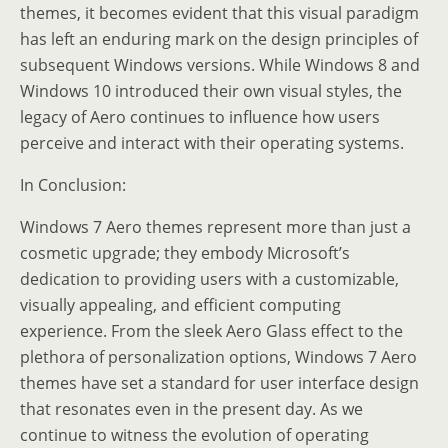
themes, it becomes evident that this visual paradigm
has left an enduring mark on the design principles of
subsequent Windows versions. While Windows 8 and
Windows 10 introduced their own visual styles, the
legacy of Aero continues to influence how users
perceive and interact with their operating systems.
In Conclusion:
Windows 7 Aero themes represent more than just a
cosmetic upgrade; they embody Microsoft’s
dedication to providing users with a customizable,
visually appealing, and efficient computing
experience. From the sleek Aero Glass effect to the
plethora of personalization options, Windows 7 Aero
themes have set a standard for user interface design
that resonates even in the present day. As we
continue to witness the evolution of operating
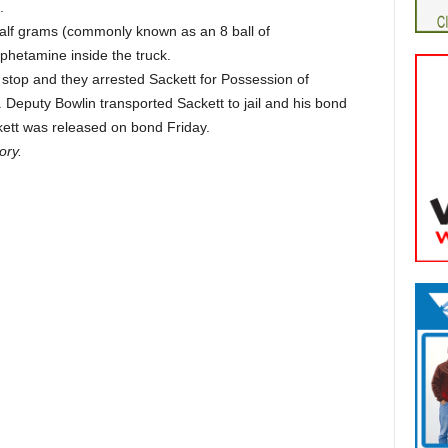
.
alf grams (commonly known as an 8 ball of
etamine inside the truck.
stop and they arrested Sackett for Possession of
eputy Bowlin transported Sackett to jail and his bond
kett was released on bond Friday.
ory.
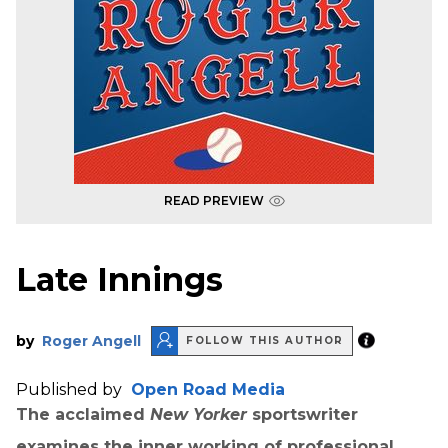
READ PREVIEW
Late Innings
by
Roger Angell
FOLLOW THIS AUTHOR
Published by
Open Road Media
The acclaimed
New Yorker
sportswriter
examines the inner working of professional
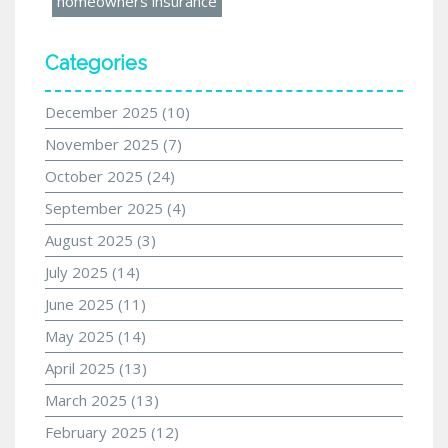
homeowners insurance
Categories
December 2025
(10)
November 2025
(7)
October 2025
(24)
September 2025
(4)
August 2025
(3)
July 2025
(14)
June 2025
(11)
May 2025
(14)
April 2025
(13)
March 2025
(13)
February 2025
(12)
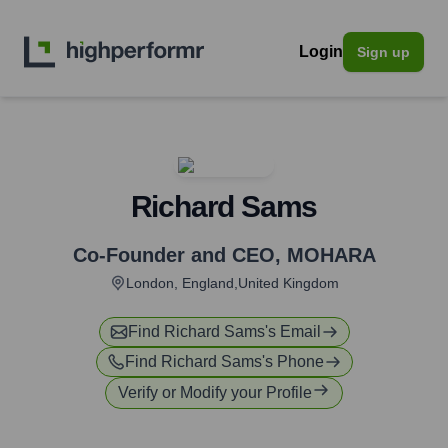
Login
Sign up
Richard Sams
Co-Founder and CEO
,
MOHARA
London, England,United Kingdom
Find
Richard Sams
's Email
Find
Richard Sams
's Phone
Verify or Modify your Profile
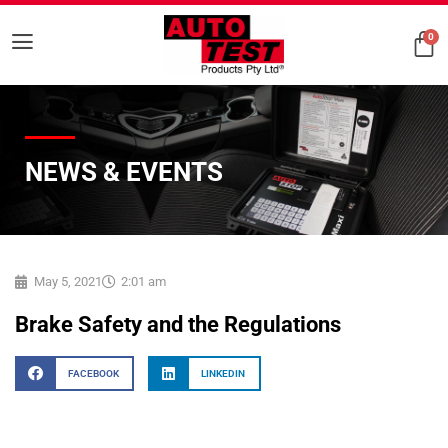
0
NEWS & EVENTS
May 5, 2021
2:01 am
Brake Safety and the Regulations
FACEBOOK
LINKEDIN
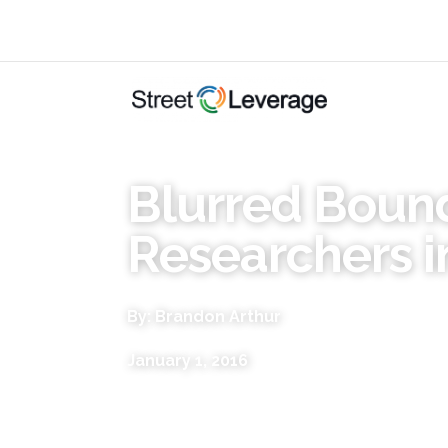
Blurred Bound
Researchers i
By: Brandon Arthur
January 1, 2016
----
Please retype every record shown above, exactly as written, but without pictures.

themes, it becomes evident that this visual paradigm
has left an enduring mark on the design principles of
subsequent Windows versions. While Windows 8 and
Windows 10 introduced their own visual styles, the
legacy of Aero continues to influence how users
perceive and interact with their operating systems.
In Conclusion:
Windows 7 Aero themes represent more than just a
cosmetic upgrade; they embody Microsoft’s
dedication to providing users with a customizable,
visually appealing, and efficient computing
experience. From the sleek Aero Glass effect to the
plethora of personalization options, Windows 7 Aero
themes have set a standard for user interface design
that resonates even in the present day. As we
continue to witness the evolution of operating
.
alf grams (commonly known as an 8 ball of
etamine inside the truck.
stop and they arrested Sackett for Possession of
eputy Bowlin transported Sackett to jail and his bond
kett was released on bond Friday.
ory.
READ PREVIEW
Late Innings
by
Roger Angell
FOLLOW THIS AUTHOR
Published by
Open Road Media
The acclaimed
New Yorker
sportswriter
examines the inner working of professional
homeowners insurance
Categories
December 2025
(10)
November 2025
(7)
October 2025
(24)
September 2025
(4)
August 2025
(3)
July 2025
(14)
June 2025
(11)
May 2025
(14)
April 2025
(13)
March 2025
(13)
February 2025
(12)
Login
Sign up
Richard Sams
Co-Founder and CEO
,
MOHARA
London, England,United Kingdom
Find
Richard Sams
's Email
Find
Richard Sams
's Phone
Verify or Modify your Profile
0
NEWS & EVENTS
May 5, 2021
2:01 am
Brake Safety and the Regulations
FACEBOOK
LINKEDIN
Blurred Bound
Researchers i
By: Brandon Arthur
January 1, 2016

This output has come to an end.